The task:
Scan the entries for the word "maximum", and copy every line where it appears.

Data extracted from a collection:
----------

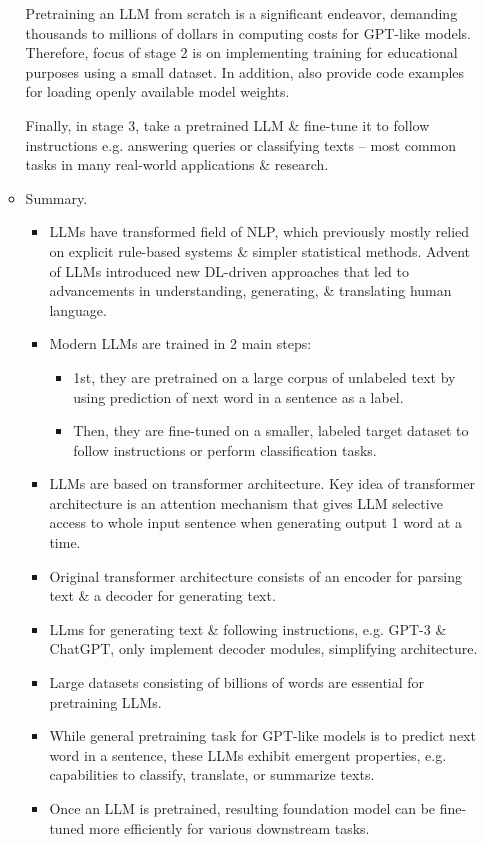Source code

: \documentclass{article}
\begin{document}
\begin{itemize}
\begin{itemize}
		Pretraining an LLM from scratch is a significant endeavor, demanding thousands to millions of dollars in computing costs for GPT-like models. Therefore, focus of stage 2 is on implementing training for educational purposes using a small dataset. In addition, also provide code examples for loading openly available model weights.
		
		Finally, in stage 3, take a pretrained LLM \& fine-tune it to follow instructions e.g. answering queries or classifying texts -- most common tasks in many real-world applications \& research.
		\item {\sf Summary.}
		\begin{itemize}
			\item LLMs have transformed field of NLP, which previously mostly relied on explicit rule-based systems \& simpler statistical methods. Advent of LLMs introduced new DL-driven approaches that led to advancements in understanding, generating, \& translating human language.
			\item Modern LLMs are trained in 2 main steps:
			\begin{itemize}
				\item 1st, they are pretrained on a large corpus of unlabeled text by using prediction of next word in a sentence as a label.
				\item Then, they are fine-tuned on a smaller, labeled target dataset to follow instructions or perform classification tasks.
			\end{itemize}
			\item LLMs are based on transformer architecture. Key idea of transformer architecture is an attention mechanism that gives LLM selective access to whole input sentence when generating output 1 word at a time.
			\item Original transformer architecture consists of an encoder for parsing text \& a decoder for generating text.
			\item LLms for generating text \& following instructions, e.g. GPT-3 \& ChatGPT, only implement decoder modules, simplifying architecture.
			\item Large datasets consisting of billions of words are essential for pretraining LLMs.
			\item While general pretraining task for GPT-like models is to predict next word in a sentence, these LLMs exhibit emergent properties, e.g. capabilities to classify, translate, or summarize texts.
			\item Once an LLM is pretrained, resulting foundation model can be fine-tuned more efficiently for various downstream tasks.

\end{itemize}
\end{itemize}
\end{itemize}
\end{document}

----------

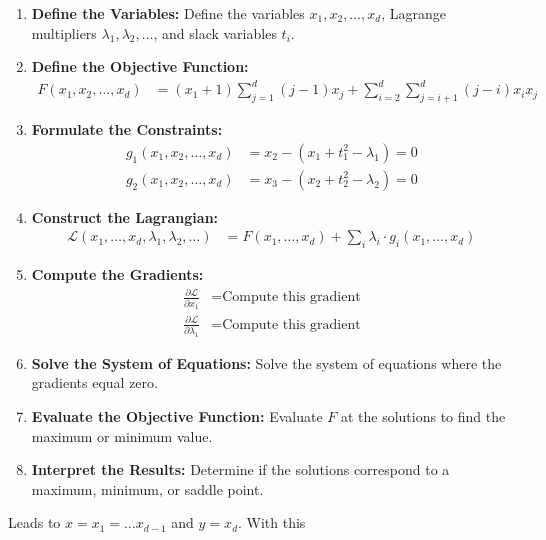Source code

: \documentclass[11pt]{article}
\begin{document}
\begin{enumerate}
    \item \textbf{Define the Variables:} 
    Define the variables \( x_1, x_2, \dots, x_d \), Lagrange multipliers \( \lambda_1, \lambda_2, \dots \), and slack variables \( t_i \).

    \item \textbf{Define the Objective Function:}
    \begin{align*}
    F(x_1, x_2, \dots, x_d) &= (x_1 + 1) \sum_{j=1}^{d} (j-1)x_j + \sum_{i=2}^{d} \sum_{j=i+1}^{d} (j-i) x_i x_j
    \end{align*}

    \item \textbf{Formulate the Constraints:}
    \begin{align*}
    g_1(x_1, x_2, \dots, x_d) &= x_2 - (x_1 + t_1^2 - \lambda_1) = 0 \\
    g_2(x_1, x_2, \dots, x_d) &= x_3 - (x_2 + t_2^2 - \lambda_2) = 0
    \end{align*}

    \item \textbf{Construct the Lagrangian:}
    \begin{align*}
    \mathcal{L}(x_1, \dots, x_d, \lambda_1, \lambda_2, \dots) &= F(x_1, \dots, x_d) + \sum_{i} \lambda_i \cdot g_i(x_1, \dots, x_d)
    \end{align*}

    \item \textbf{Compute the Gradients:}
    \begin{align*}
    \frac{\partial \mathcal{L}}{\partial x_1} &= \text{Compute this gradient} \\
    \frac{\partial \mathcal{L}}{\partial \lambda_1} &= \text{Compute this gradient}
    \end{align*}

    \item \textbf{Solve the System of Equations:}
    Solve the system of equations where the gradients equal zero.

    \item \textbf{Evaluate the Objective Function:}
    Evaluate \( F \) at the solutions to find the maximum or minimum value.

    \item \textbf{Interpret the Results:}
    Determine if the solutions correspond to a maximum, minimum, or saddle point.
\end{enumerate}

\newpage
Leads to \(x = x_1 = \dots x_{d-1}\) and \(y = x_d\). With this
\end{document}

----------

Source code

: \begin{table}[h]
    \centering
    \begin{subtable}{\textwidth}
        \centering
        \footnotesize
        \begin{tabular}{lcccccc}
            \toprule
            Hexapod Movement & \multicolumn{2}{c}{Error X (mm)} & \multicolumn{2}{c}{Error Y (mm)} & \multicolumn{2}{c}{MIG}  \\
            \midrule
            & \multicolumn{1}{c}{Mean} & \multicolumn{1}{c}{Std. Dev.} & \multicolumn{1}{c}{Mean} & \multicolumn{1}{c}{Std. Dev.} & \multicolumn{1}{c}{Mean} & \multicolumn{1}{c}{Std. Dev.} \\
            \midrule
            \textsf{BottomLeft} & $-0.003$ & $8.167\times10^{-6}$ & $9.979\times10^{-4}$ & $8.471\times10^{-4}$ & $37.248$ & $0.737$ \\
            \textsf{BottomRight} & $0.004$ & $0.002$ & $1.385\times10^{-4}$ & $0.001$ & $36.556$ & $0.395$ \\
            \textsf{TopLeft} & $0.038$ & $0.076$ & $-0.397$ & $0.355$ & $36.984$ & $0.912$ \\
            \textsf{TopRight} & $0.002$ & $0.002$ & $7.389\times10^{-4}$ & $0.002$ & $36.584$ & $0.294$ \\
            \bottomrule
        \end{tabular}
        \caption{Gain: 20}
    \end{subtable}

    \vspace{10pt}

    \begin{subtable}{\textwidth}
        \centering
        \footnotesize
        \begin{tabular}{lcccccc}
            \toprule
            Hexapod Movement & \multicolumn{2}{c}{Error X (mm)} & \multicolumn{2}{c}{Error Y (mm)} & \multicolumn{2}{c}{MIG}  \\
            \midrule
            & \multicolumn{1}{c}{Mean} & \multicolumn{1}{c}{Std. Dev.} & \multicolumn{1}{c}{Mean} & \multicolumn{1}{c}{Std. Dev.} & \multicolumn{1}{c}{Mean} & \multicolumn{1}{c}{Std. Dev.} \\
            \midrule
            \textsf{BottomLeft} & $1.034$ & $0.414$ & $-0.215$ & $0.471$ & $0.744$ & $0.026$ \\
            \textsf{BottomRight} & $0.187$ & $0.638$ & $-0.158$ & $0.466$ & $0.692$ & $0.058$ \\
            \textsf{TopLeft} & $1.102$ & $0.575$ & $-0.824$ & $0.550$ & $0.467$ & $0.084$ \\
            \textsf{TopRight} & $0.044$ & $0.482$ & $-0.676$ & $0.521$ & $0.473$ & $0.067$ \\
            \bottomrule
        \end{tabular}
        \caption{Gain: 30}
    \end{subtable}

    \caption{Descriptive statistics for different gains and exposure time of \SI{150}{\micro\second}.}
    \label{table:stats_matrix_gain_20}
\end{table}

----------

Response below:
    Evaluate \( F \) at the solutions to find the maximum or minimum value.
    Determine if the solutions correspond to a maximum, minimum, or saddle point.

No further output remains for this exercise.